A ce stade où les positions sont crispées de part et d’autre, il est hautement recommandable et sage que le Projet constitutionnel soit simplement retiré en attendant que les Maliens de toutes obédiences se retrouvent en bonne intelligence, dans la communion, avec la seule volonté de sauver le grand Mali.
Pétri de grande sagesse d’un passé lointain de riches civilisations, le président de la République devra favoriser cette rencontre de tous les Maliens dans l’intérêt supérieur de notre pays. Bien sûr, il s’agit des rebelles ou groupes armés, des partis politiques de la majorité et de l’opposition, de la société civile et de tous ceux qui peuvent contribuer à nous sortir de cette impasse. Nous avons suffisamment de pain sur la planche pour ouvrir une nouvelle crise qui ne nous sert aucunement. Il faut amorcer la détente et aller très vite. Le monde nous regarde. En toute bonne intelligence, nous n’avons pas d’autre choix que de rassembler les Maliens les mieux éclairés pour produire les meilleures choses pour le Mali. Oui, il y a eu des occasions pour le faire, des occasions pas bien mûries, des occasions ratées. Il ne faut pas rater l’occasion, cette fois.
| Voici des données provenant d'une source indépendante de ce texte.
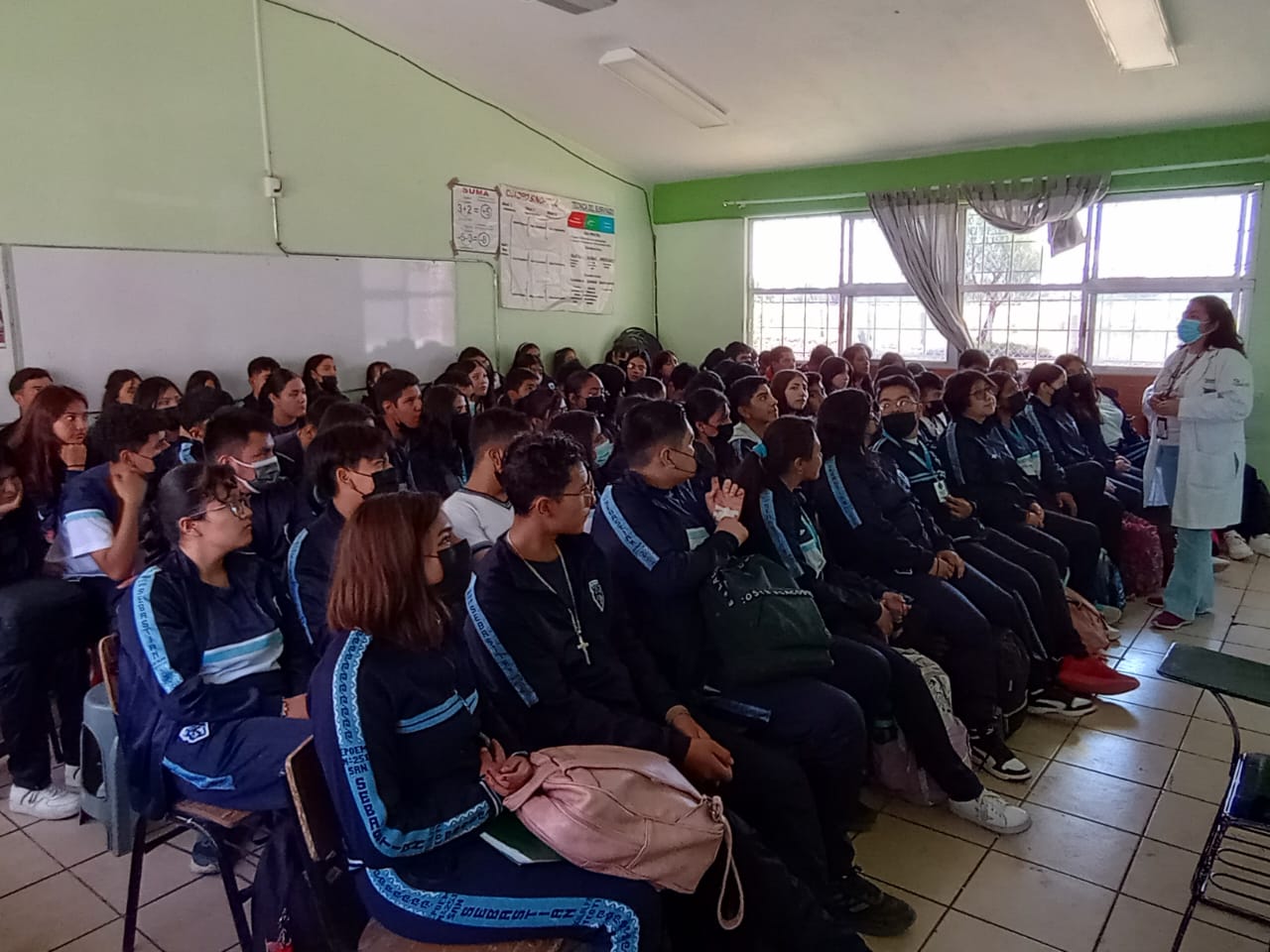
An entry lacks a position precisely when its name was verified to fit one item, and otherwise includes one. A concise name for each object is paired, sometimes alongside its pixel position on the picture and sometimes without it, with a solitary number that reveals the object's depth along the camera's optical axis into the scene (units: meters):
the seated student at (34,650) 2.51
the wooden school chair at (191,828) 1.82
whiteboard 4.48
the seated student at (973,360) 5.28
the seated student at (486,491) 2.50
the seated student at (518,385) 4.90
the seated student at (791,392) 4.21
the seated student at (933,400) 4.32
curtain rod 5.73
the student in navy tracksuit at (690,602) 2.15
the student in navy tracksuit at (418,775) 1.42
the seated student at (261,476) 2.60
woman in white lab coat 3.80
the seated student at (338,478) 2.18
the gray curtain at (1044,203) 6.17
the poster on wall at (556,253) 6.90
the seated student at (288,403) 4.38
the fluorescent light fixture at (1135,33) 4.27
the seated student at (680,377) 5.73
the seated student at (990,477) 3.71
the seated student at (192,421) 3.11
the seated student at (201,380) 4.72
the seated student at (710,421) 3.29
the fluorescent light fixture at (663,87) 5.41
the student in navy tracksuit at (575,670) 1.73
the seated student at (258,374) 4.87
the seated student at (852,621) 2.42
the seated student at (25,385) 4.13
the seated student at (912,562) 2.81
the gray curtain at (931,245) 6.79
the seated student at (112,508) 2.56
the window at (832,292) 7.35
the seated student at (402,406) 3.76
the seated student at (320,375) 5.24
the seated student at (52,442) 2.85
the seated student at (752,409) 3.47
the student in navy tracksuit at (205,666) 1.81
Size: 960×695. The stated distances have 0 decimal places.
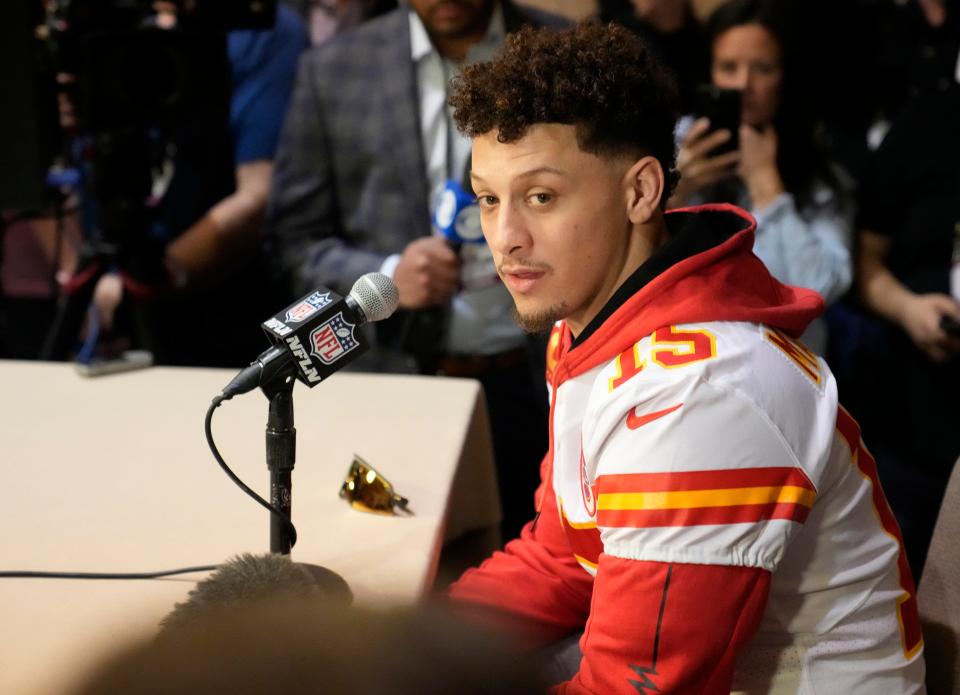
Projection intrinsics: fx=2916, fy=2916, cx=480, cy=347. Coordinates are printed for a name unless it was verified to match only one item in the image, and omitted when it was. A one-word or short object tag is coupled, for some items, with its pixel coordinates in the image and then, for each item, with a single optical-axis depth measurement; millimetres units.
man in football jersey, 2986
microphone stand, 3105
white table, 3185
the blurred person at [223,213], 5572
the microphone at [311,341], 3069
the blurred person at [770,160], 4863
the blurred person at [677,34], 5061
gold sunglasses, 3411
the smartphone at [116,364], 3918
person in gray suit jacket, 4954
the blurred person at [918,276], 4950
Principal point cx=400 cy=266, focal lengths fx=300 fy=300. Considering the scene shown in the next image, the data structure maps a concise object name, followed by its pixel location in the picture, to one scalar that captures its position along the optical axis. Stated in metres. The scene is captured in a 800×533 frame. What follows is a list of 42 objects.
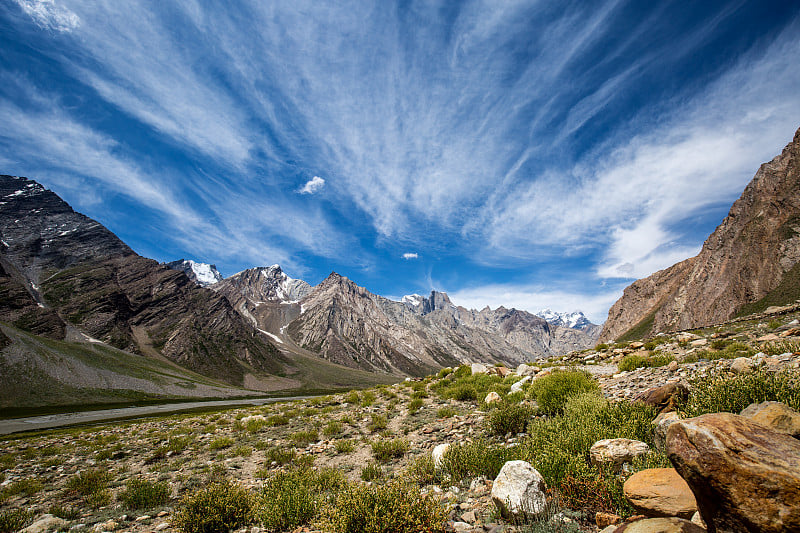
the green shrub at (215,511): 6.18
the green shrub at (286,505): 6.11
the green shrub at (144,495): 7.97
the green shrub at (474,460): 6.46
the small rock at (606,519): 4.06
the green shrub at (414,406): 14.33
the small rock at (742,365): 7.54
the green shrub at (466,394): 14.94
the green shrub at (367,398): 17.83
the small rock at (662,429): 5.10
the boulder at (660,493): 3.65
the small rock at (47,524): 7.07
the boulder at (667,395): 6.51
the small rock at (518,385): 13.52
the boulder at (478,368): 20.64
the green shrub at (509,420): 8.60
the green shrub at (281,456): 10.23
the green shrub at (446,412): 12.41
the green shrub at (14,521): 7.61
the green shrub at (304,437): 12.15
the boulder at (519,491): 4.57
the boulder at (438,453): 7.52
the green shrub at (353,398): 19.47
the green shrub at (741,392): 4.96
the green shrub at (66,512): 7.80
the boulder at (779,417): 3.74
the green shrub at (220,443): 12.91
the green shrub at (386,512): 4.63
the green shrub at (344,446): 10.52
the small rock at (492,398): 12.48
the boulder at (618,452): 5.02
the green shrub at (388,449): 9.25
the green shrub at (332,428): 12.67
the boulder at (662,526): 3.13
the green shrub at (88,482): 9.30
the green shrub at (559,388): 9.27
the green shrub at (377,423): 12.59
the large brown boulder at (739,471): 2.92
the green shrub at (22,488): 9.91
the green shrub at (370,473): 7.85
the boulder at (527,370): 18.10
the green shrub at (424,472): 6.90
Je voudrais terminer par cette séquence de notre hymne national qui nous interpelle tous à l’union sacrée « Debout sur les remparts, nous sommes résolus de mourir pour l’Afrique et pour toi Mali, notre combat sera Unité, pour l’Afrique et pour toi Mali notre drapeau sera Liberté ». Le Grand Président Modibo KEITA ne disait-il pas : « Mieux vaut la mort que la honte ». A bon entendeur salut.